Even in these situations, poverty and failure are attributed to the individual, not to the social and economic circumstances; people seek compensation or demonize other socially marginalized groups. Very few of these people can count on sympathy and help from traditional family and neighbourhood ties and other social security institutions; at best they can hope for charitable handouts. Those who are unable to come to terms with this life consider themselves losers, see family violence and conflicts as their personal failing, face mental illness, drug and alcohol dependency, encounter religious promises of salvation, and come to know the world as a place that they can neither influence nor change.

Ambivalence about helping

“Rapid Reaction Force for the Soul” is the title of a medico publication from 15 years ago, in which we began to argue against defining a trauma known as post-traumatic stress disorder (PTSD) as a personal disorder, because it separates an illness caused by society from its context and considers it a private health problem. From this perspective trauma is no longer seen as a “normal” reaction to the experience of “abnormal” human violence, but as an individual health problem to be treated with therapy. It is becoming increasingly clear that efforts to avoid traumatic experiences and change inhumane social conditions are no longer the priority, which is instead to help people to adjust to the terrors of real life and bolster their “resilience” so that they can cope with these terrors.

This privatization of social suffering is well advanced as diagnosis attributes it to a number of recently discovered illnesses. “Psychopathologies” such as ADHD, burnout, anxiety disorders and depression have become a mass phenomenon and are generally treated with (short) therapies and drugs. This standardized interpretation of the globalized world’s discontents as individual illnesses makes it possible to stigmatize, control and exploit those that suffer from them. There has been a huge rise in the worldwide consumption of psychotropic drugs, and the pharmaceutical industry is eyeing up the promising new markets in the global South. The discoveries made by neuroscience provide ideological mood music to a conception of mental illness as a functional neurological disorder.

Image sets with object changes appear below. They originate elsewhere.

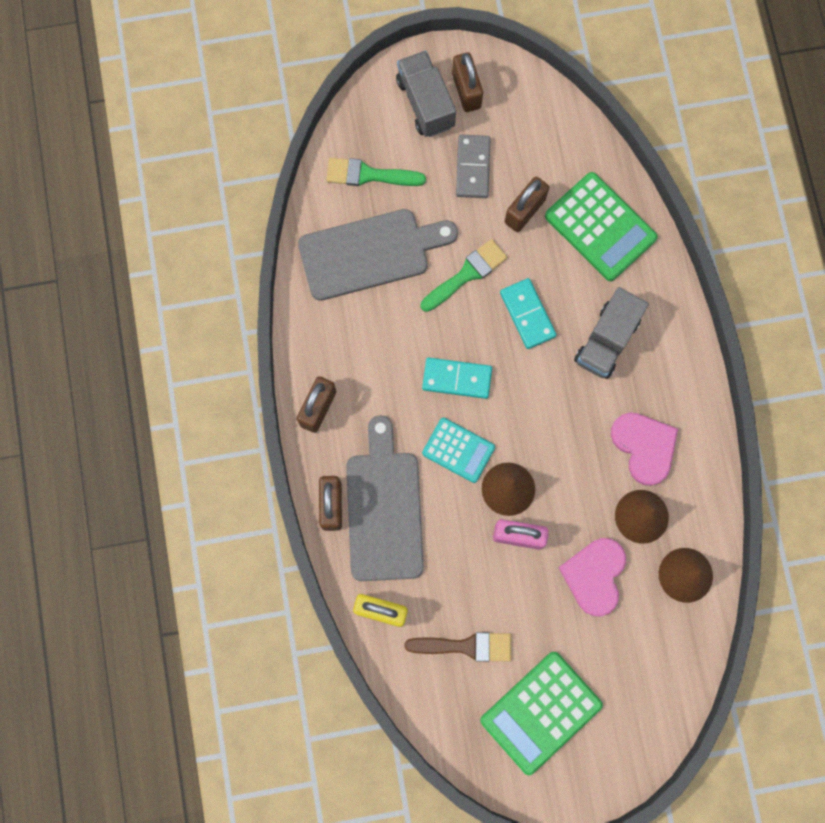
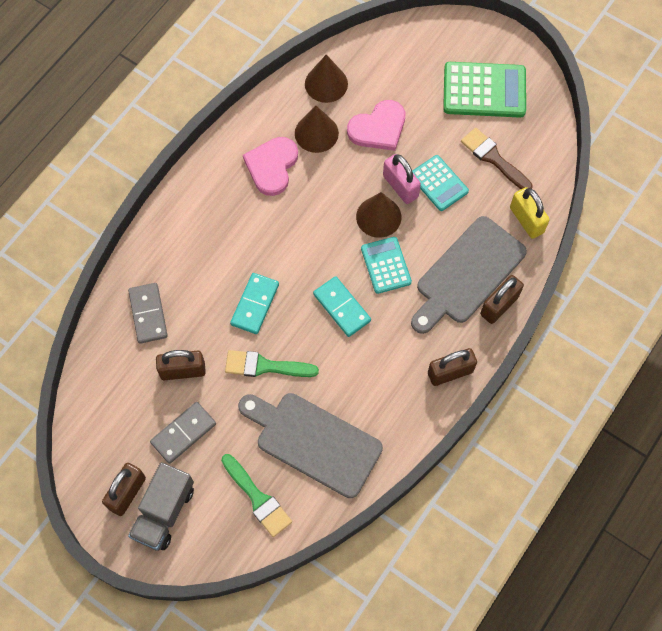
camera: 135 degrees left, 10 degrees down
(489, 572) = (438, 183): none -> turquoise calculator
(600, 227) = (148, 314): green calculator -> grey domino
(606, 341) = (225, 243): grey truck -> none

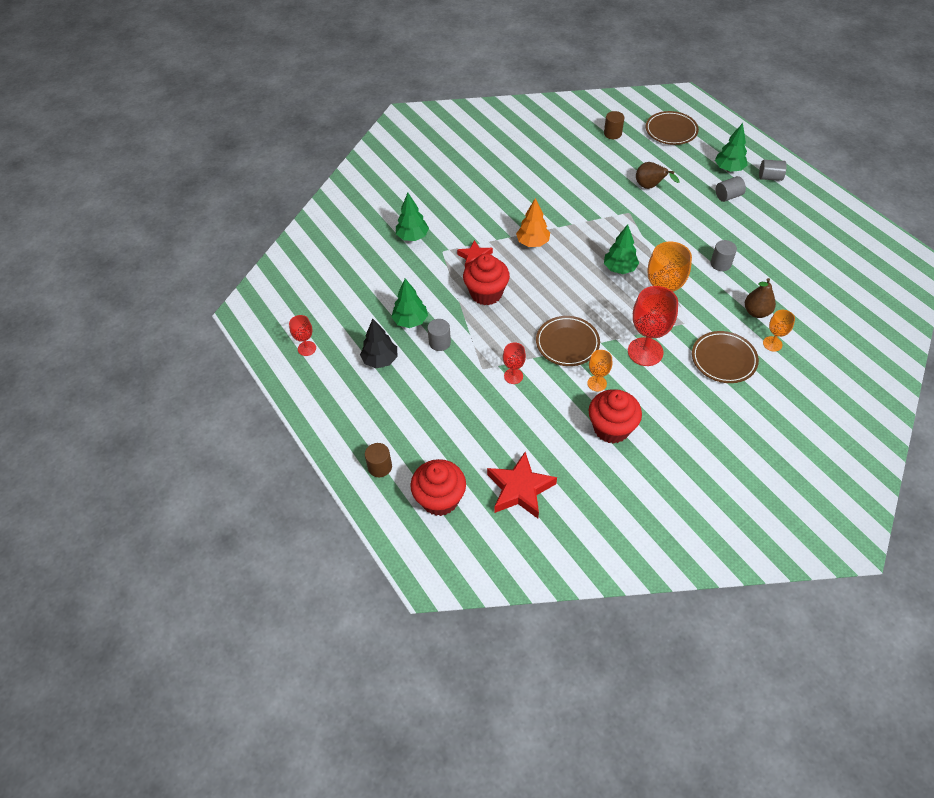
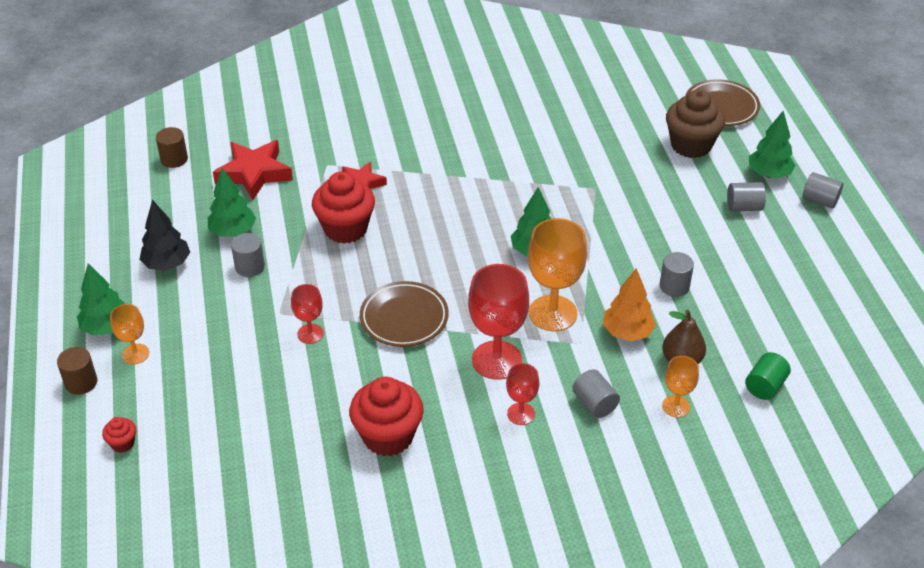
camera: 20 degrees right, 10 degrees down
(307, 348) = (94, 224): red goblet -> red goblet (521, 414)
(412, 237) = (303, 138): green tree -> green tree (107, 327)
(440, 499) = (123, 443): red cupcake -> red cupcake, size x0.45
(520, 489) = (224, 466): red star -> red star (254, 173)
(532, 243) = (445, 188): orange tree -> orange tree (627, 332)
(597, 383) = (407, 377): orange goblet -> orange goblet (135, 354)
(612, 134) = (640, 89): brown cylinder -> brown cylinder (174, 159)
(650, 187) = (645, 166): brown pear -> none
(669, 163) = (691, 145): none -> brown cupcake
(723, 359) = (594, 404): brown plate -> grey cylinder
(815, 312) = (765, 386): none -> green cylinder

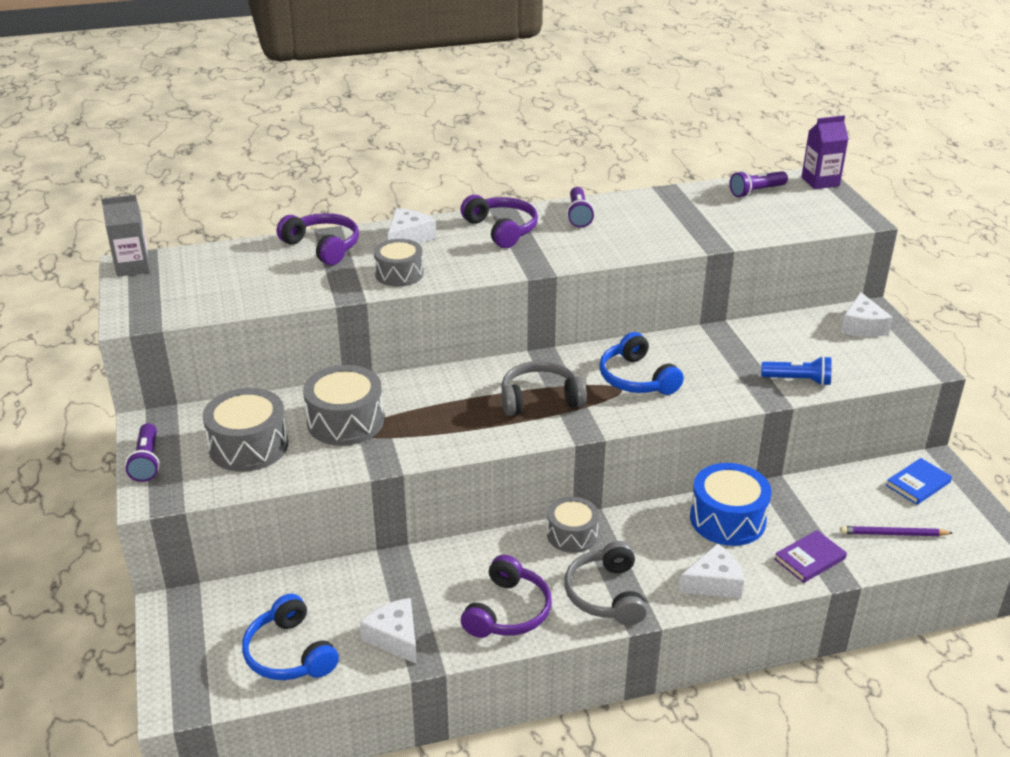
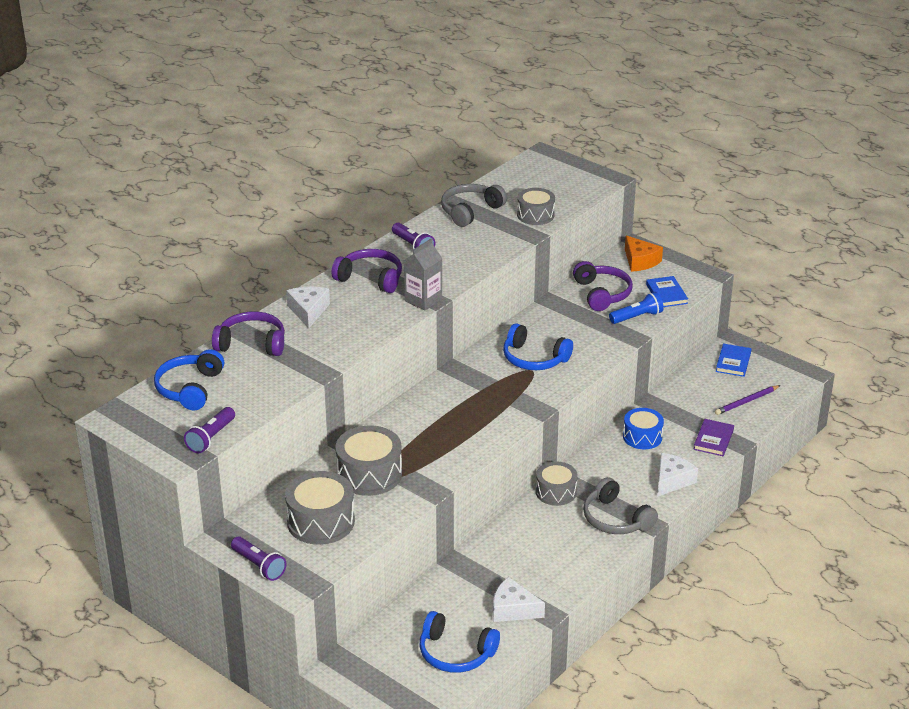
camera: 35 degrees left, 0 degrees up
(133, 267) = (119, 419): grey carton -> grey carton (423, 300)
(221, 264) = (190, 388): none -> blue headphones
(399, 274) = (339, 342): grey drum -> grey drum (535, 215)
(508, 611) = (566, 558): purple headphones -> purple headphones (602, 294)
(540, 399) = (485, 400): grey headphones -> grey headphones (470, 211)
(727, 519) = (642, 437): blue drum -> blue drum, size x0.66
(756, 192) = (516, 181): purple flashlight -> purple flashlight (211, 438)
(820, 181) = (550, 157): purple carton -> none
(859, 369) = (666, 294): none -> blue book
(862, 326) = (640, 261): white cheese -> orange cheese

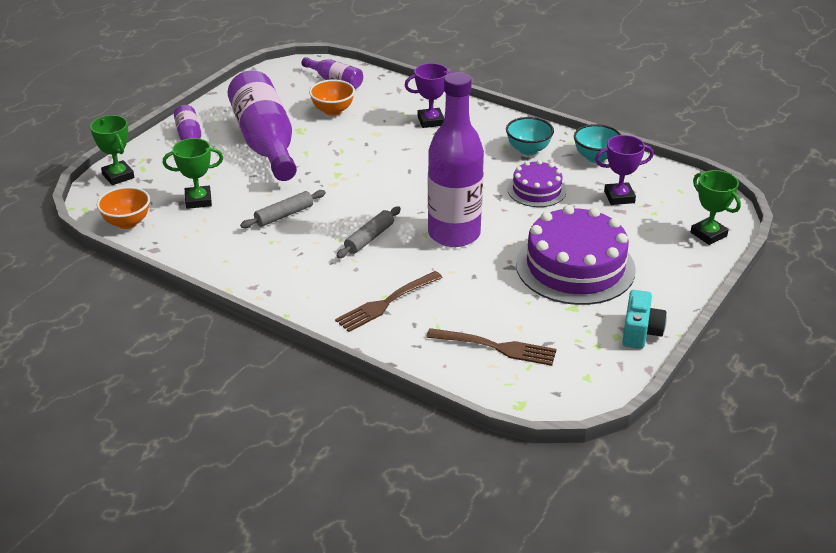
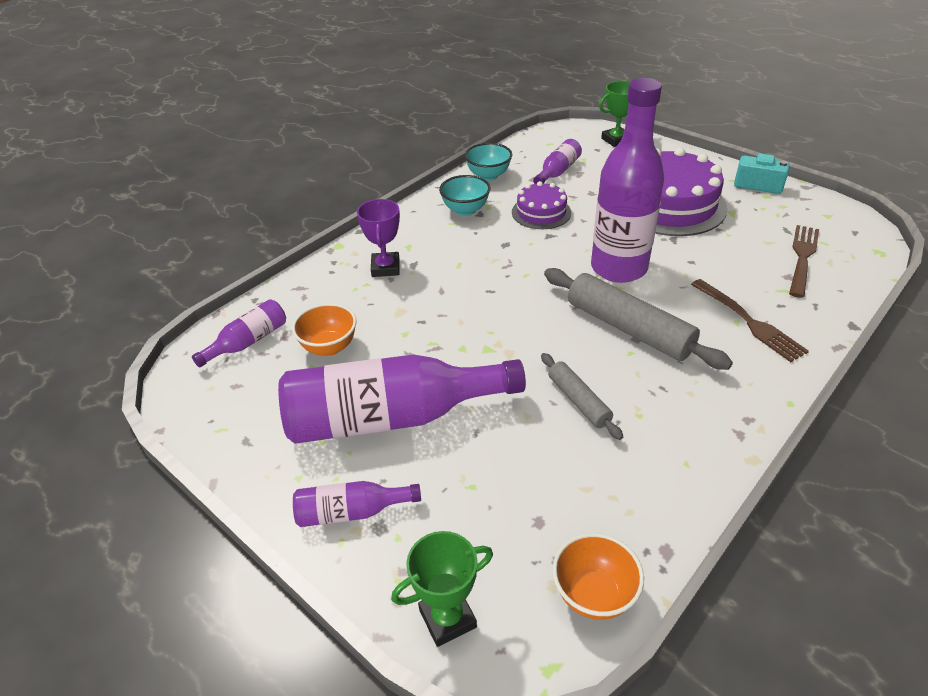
camera: 80 degrees left, 5 degrees up
(198, 200) = (536, 497): green trophy -> none
(369, 238) = (628, 328): grey rolling pin -> grey rolling pin, size x1.80
(619, 197) = (557, 171): purple trophy -> purple bottle

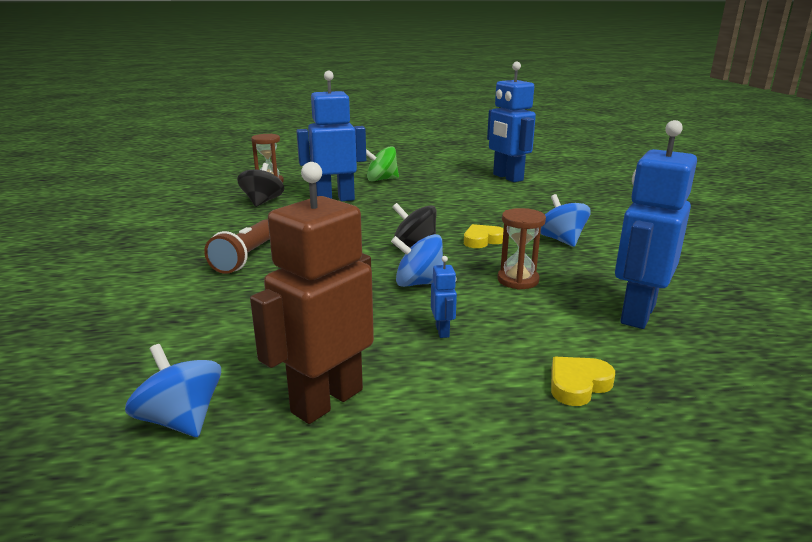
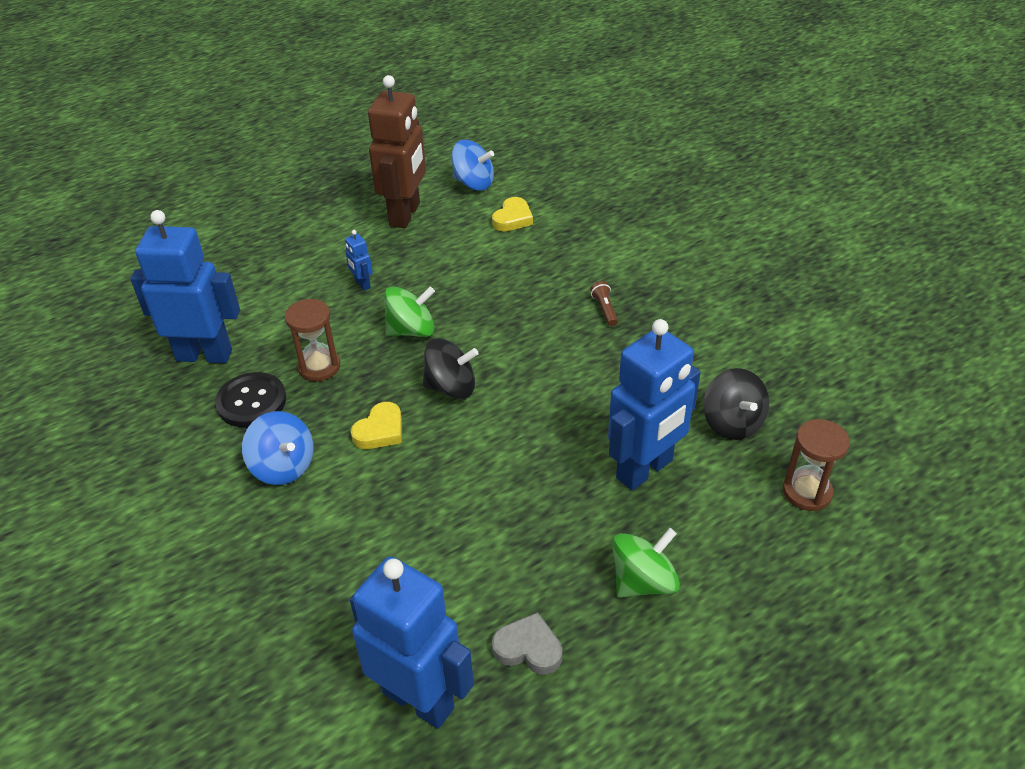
camera: 155 degrees right, 20 degrees up
(246, 257) = (604, 309): brown flashlight -> brown flashlight, size x0.48
(418, 283) = (411, 330): blue spinning top -> green spinning top
(450, 177) = (528, 648): none -> grey heart
(578, 385) = (254, 271): yellow heart -> yellow heart (512, 218)
(585, 273) = (251, 402): none -> black button
(637, 314) = (204, 355): blue robot -> blue robot turned 90 degrees counterclockwise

According to this view, one should be able to treat even people in the Congo, Uganda and Afghanistan who have endured extreme ordeals in wars, sometime over decades, with psychotropic drugs and short-term therapies.

It would seem that progress is nothing more than the adaptation of an unruly individual to the will of authority and the economy. Yet the course of history is defined not by progress, but by suffering. Social utopias do not draw their inspiration from an abstract ideal, but from people’s experience of suffering and their rebelling against its injustice. Despite the increasing sense of despair, there is also a perceptible whiff of rebellion against the current state of affairs. This too is an expression of the growing discontentment. Loners and members of social movements, trades unions and human rights organizations around the world are calling for changes that give them new opportunities and offer them some perspectives. “A civilization,” wrote Sigmund Freud, “which leaves so large a number of its participants unsatisfied and drives them into revolt neither has nor deserves the prospect of a lasting existence.”